__Task to carry out__
An exact copy of all the lines below is required, with every image left out.

Data block Start Marker

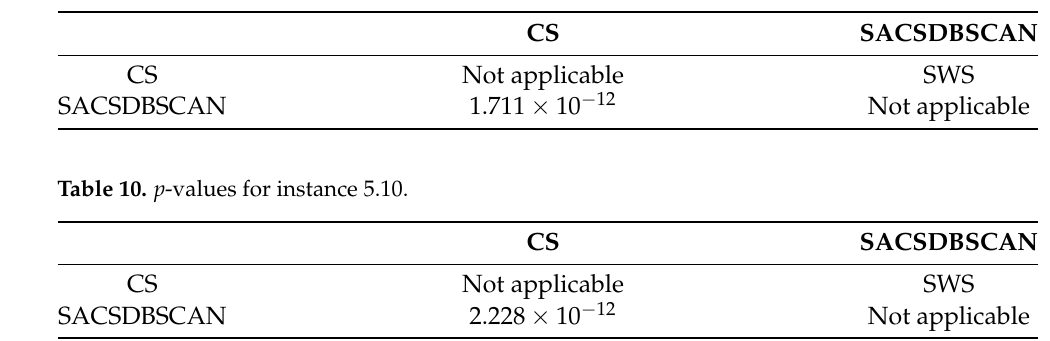
Table 9. p -values for instance 4.10.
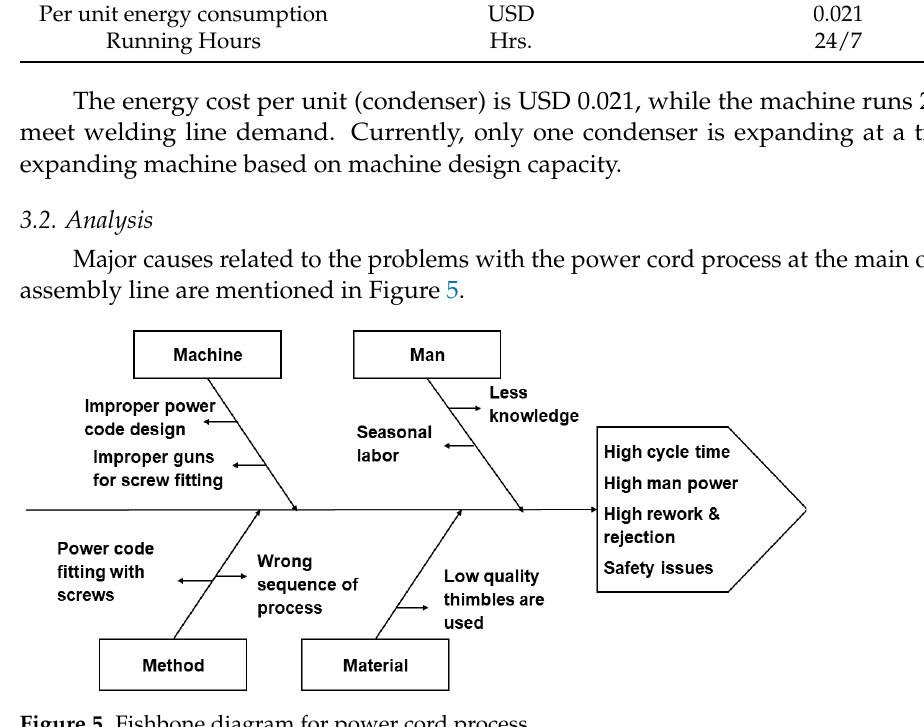
Figure 6. Fishbone diagram for expanding machine (Condenser manufacturing).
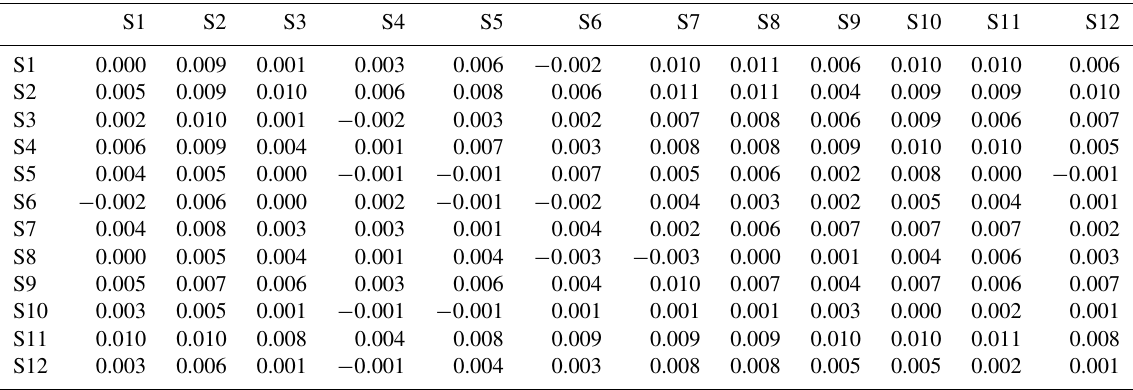
Table 9. Bias of lag-1 cross-correlation of the generated data from the DKNNR model. Note that a positive value indicates the overestimation of lag-1 cross-correlation, while a negative value shows underestimation. Note that bias = 1 /N of each term.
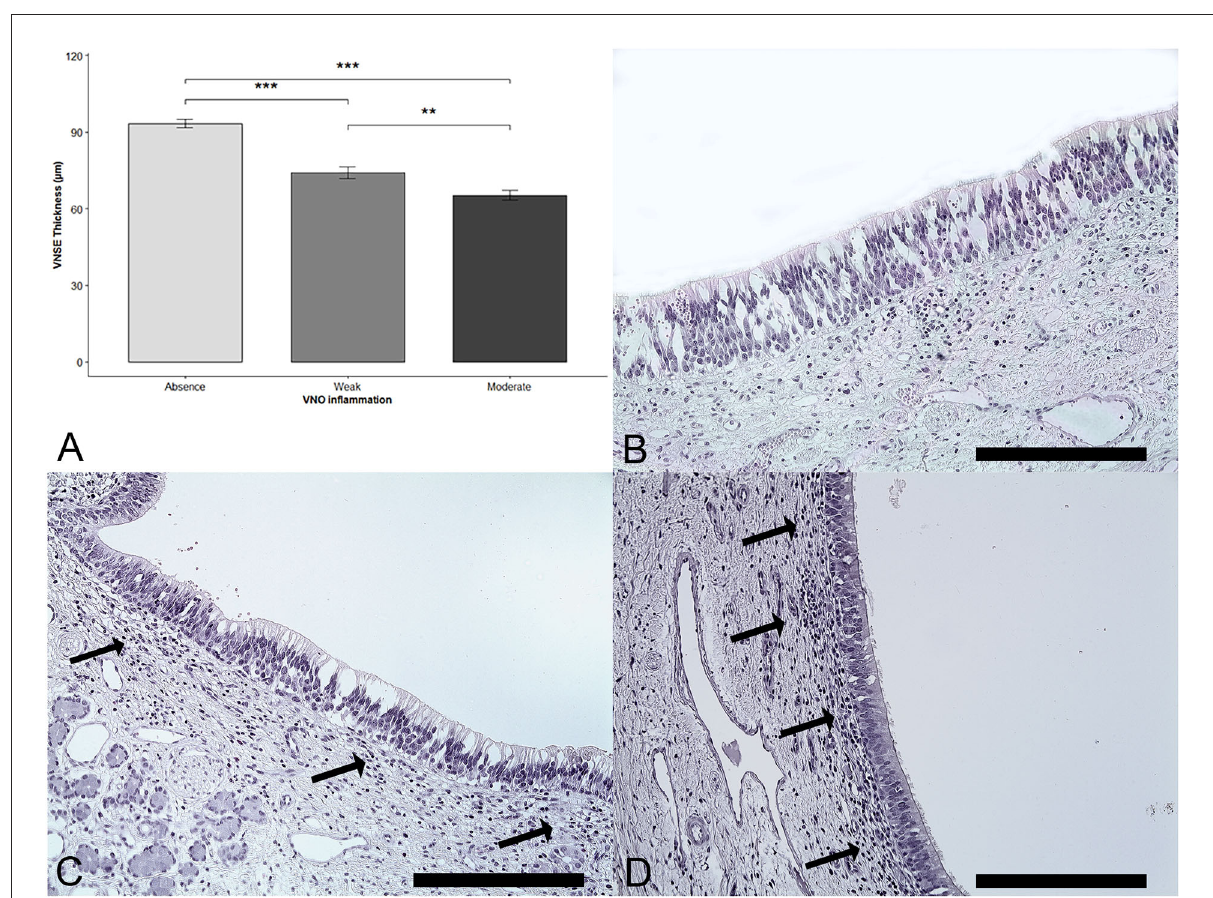
FIGURE2 Vomeronasal sensory epithelium (VNSE) thickness decreases with inflammation intensity. Hematoxylin and eosin (H&E) staining was used to measure the thickness. (A) VNSE thickness according to the vomeronasal organ inflammation. Data are expressed in µ m and shown as the mean ± SD (*** = p < 0.001; **: p < 0.01). (B) Healthy epithelium, score = 0, (C) Weak inflammation, score = 1: few lymphocytes were found under the epithelium (black arrows). (D) Moderate inflammation, score = 2: denser inflammatory infiltrate mainly composed of lymphocytes was found above the VNSE (black arrows). (Objective x20, Scale bars 200 µ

Data block End Marker

__Solution for this exercise__
Table 9. p -values for instance 4.10.
Figure 6. Fishbone diagram for expanding machine (Condenser manufacturing).
Table 9. Bias of lag-1 cross-correlation of the generated data from the DKNNR model. Note that a positive value indicates the overestimation of lag-1 cross-correlation, while a negative value shows underestimation. Note that bias = 1 /N of each term.
FIGURE2 Vomeronasal sensory epithelium (VNSE) thickness decreases with inflammation intensity. Hematoxylin and eosin (H&E) staining was used to measure the thickness. (A) VNSE thickness according to the vomeronasal organ inflammation. Data are expressed in µ m and shown as the mean ± SD (*** = p < 0.001; **: p < 0.01). (B) Healthy epithelium, score = 0, (C) Weak inflammation, score = 1: few lymphocytes were found under the epithelium (black arrows). (D) Moderate inflammation, score = 2: denser inflammatory infiltrate mainly composed of lymphocytes was found above the VNSE (black arrows). (Objective x20, Scale bars 200 µ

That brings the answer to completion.